TEXT SEGMENT:
>> start

But as Cooley’s family grows its dedication to the community fire hall, and as the local populations of unincorporated lakeshore communities fill out from Polson to Somers, the fire hall hasn’t grown an inch. Neither has the ranks of its volunteer force of about 20 unpaid firefighters, some of whom are aging past their prime.

Meanwhile, the frequency and intensity of wildland fire continues on a sharp upward trajectory, a reality that’s come into dire focus in recent years as a series of destructive blazes ignited in the Rollins area, including the Niarada and Elmo fires. The confluence of social and environmental factors illustrates the urgent need of volunteer fire departments like Rollins’ to keep pace with the region’s surging demand for service.

Rollins Volunteer Fire Dept. engine on April 24, 2025. Hunter D’Antuono | Flathead Beacon

Chief Cooley said the number of calls for service along the west shore of Flathead Lake has nearly doubled in recent years, for structure and wildland fires as well as for additional ambulance assistance for the Lakeside Quick Response Unit. Because it takes about 50 minutes to get an ambulance from Polson, Rollins is often the first on the scene of an emergency, Cooley said, explaining that her “real-world job” as Lake County’s fire mitigation coordinator complements her volunteer position as chief of the RVFD.

>> end

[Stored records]
>> start

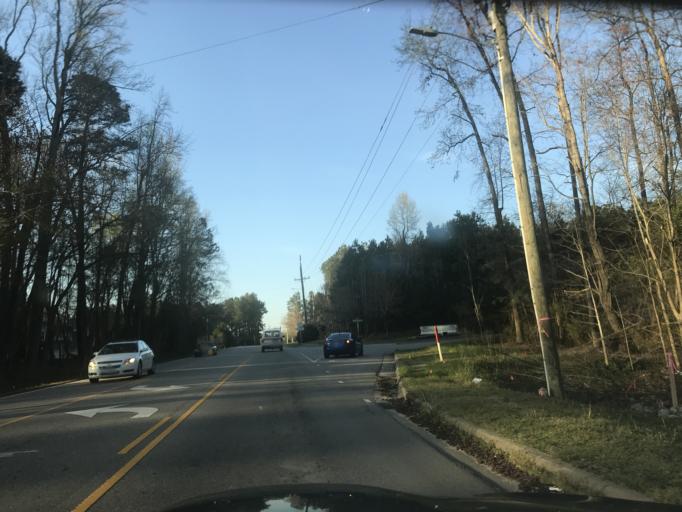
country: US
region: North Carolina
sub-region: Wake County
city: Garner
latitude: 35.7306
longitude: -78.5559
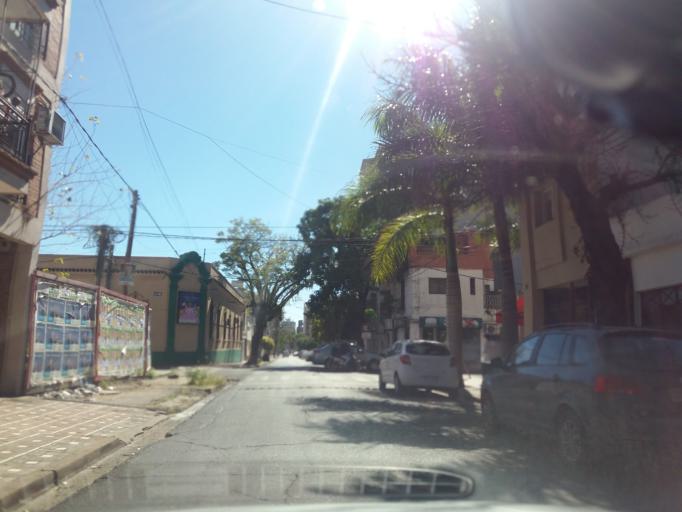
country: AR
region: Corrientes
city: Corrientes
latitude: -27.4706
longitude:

>> end

REQUEST: Copy the fire hall passage from "Meanwhile, the frequency" up to and including "demand for service.", switching "destructive" to "devastating". These items are separate material, apart from the fire hall passage.

EXERCISE SOLUTION:
Meanwhile, the frequency and intensity of wildland fire continues on a sharp upward trajectory, a reality that’s come into dire focus in recent years as a series of devastating blazes ignited in the Rollins area, including the Niarada and Elmo fires. The confluence of social and environmental factors illustrates the urgent need of volunteer fire departments like Rollins’ to keep pace with the region’s surging demand for service.